Two years ago, as the fall quarter at Drexel University came to a close, Evan Ehlers, then a junior, was ready to leave for winter break when he realized something familiar to many college students. As he headed back to Westchester County, New York for a few weeks, he would no longer have need for his college meal plan. But that plan still had the equivalent of 50 meals left—50 pre-paid meals that would be wasted if he didn’t use them by the end of the term.
Ehlers didn’t want to let that happen. “I thought, ‘Why not just give them out?’” he says.
So he left his dorm and headed for the dining hall, where he swiped his dining card until he no longer could. Then, after filling his car with over 50 meals, Ehlers, alongside his girlfriend, drove to Center City and distributed the meals to the homeless and hungry.
“It was one of the best days of my life,” says Ehlers. “I remember the feeling that I had––that feeling that something great was happening. I had never felt anything like that.”

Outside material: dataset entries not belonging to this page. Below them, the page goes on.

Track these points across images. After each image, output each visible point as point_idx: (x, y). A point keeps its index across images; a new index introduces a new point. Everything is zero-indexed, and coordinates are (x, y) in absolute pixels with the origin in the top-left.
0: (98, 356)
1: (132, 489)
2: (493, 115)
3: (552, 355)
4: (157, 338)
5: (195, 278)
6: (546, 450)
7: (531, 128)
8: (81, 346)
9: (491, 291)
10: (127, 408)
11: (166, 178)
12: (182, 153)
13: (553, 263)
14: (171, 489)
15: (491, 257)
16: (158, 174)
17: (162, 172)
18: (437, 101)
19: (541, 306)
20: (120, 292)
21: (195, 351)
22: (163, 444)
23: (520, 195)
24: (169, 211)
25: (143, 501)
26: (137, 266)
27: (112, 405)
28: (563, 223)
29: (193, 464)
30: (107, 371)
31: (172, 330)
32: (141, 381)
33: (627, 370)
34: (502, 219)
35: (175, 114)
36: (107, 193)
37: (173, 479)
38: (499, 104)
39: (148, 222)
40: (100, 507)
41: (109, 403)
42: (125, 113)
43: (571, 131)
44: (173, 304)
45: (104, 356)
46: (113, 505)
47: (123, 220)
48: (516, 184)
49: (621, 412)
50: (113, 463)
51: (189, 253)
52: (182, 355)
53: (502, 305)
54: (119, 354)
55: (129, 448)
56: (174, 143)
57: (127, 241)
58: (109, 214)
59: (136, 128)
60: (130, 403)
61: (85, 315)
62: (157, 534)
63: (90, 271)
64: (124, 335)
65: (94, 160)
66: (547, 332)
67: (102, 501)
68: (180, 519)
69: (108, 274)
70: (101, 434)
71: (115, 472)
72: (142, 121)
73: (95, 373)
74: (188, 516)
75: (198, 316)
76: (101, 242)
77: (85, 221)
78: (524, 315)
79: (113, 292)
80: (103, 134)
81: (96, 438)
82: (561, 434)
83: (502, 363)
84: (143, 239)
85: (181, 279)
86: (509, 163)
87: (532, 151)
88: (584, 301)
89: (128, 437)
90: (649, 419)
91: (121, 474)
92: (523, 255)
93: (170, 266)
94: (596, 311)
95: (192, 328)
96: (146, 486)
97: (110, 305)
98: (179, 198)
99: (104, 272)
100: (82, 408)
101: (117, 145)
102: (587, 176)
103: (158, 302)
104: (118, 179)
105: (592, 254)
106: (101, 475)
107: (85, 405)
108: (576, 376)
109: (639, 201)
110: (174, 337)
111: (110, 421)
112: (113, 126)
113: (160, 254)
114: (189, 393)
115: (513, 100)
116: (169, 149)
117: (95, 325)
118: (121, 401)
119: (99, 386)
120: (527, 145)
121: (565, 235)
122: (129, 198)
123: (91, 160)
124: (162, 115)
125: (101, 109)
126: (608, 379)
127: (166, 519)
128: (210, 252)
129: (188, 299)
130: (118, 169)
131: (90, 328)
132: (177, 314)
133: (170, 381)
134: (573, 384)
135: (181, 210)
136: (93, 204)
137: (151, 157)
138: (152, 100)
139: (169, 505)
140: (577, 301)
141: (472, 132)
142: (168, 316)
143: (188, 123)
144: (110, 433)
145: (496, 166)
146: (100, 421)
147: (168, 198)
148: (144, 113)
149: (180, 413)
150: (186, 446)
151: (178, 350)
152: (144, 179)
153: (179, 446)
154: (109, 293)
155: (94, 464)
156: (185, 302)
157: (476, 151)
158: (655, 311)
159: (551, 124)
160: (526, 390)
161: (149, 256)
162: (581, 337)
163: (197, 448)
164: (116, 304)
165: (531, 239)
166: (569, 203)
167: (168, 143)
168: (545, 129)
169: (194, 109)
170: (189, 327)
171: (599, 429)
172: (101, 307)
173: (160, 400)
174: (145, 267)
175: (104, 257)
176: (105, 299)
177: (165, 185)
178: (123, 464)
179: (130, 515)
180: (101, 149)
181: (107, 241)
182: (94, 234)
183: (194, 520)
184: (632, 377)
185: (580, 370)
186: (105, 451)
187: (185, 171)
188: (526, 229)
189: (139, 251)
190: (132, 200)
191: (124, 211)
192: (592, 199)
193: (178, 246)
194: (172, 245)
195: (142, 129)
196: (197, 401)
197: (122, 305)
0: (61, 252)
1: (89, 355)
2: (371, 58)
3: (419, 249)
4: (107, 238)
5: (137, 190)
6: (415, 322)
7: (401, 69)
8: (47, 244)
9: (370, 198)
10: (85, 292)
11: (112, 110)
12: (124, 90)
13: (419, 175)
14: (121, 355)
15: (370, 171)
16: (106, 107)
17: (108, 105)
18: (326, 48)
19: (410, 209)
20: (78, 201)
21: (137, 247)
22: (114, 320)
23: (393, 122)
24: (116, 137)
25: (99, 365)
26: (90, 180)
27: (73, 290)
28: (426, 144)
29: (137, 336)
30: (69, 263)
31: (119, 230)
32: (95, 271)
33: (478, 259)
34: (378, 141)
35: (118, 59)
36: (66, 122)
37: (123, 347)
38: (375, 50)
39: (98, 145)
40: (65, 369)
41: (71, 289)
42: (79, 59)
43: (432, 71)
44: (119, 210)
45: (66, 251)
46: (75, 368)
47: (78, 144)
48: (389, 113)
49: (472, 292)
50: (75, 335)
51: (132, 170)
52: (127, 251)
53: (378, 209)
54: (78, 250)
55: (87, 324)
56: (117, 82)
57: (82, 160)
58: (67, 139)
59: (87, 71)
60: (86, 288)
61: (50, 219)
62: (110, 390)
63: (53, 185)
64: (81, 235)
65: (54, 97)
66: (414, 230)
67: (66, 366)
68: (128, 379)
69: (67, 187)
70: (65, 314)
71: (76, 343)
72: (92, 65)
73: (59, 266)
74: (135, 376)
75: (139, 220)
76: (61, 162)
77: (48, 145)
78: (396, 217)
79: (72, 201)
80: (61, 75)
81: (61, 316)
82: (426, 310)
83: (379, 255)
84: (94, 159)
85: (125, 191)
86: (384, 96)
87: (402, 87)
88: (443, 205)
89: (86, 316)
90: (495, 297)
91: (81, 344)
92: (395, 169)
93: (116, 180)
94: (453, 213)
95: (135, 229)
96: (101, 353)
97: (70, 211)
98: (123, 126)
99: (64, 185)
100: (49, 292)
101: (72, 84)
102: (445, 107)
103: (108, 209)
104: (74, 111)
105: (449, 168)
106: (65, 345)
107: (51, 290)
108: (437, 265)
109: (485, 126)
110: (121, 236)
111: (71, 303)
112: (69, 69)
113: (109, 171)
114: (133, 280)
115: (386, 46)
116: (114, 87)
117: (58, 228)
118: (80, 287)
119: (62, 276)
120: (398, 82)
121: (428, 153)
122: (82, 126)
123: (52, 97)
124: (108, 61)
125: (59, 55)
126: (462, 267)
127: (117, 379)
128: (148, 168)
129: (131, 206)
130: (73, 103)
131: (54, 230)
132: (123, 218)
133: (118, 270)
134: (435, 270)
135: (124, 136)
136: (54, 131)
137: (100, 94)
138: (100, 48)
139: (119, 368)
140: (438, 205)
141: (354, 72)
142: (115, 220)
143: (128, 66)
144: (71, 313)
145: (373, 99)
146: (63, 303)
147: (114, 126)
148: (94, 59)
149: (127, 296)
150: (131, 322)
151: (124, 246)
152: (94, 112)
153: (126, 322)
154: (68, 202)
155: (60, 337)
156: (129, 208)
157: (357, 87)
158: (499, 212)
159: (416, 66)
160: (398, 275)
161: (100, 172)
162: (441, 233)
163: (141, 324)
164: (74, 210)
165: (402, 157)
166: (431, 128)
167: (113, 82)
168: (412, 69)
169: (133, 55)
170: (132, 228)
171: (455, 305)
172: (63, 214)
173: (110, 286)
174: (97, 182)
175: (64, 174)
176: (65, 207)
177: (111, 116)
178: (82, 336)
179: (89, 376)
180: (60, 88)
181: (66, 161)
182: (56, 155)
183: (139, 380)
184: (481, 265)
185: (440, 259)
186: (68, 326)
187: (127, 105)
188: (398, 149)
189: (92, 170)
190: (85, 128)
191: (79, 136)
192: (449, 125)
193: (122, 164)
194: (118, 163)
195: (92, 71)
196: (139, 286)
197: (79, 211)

Indeed something great was happening that day, and it was only just the beginning. Soon after, Ehlers founded Sharing Excess, a food donation non-profit with a mission to engage students, universities and their food service providers in giving leftover campus meals to those in need around the city. Along with six part-time Drexel student employees, Ehlers hopes to roll out the company’s first, large-scale donation program at Drexel within the next year.
“Students want to give back,” says Ehlers. “Currently, there is just no opportunity for them to do something like this. We want to provide that opportunity.”
In the meantime, Sharing Excess is working to end food insecurity in Philly by delivering excess food from grocery stores, such as Trader Joe’s, to social service organizations like Broad Street Ministries and First Stop Recovery. “We are an ambitious group of students,” says Ehlers. “And we want to give back to this city right now, in whatever way we can.”
Ehlers, who is currently a fifth year student within Drexel’s entrepreneurship program, says he has begun to ask himself why he did what he did that December day two years ago—and why he has decided to dedicate his life to fighting hunger. The answer, he says, stems from his childhood.
Ehlers’ mother grew up in Colombia, where she supported her family as a child amidst an environment that was often dangerous. After immigrating to the U.S. and becoming a citizen, she married Ehlers’ father and instilled in her children the idea that a truly virtuous life of prosperity cannot be achieved without helping the less fortunate.
When he was in elementary school, Ehlers would grab bags of candy and give them out to his classmates. “I loved the looks on their faces––when they received something that made their day better,” he says. Years later, when he became a college student, Ehlers says he leapt at the opportunity to again put a smile on the faces of people who were otherwise struggling.
“I have had parents that have helped me through college, and I have had this sort of burning need that I owe something to people that aren’t having easy of a time that I feel like I am having,” Ehler says. “And that is something that truly has always itched at me.”
Eventually, Ehlers hopes to go further than just donating the physical meals from the dining hall, as he did two years ago. Instead, he wants to go deep into the very contract that universities have with their food service providers, turning uneaten meals into donated dollars that can be used to feed the hungry. In his vision, students, the university and the food provider would work together with Sharing Excess to funnel the food wasted to those who need it.
This would be a remarkable accomplishment. Over 326,000 people in Philly lack access to enough food to be healthy. Meanwhile, around 20 percent of edible food ends up in the trash every day, and 90 percent of the region’s 700 food pantries and soup kitchens run out of food at some point during the year. Despite efforts by Philabundance and other hunger-fighting organizations, that disconnect persists—and will, unless someone like Ehlers comes along with a solution.
To Ehlers, Sharing Excess has another benefit too: Tapping into the potential for social change in the millions of college students around the country. “Students want to give back,” says Ehlers. “Currently, there is just no opportunity for them to do something like this. We want to provide that opportunity.”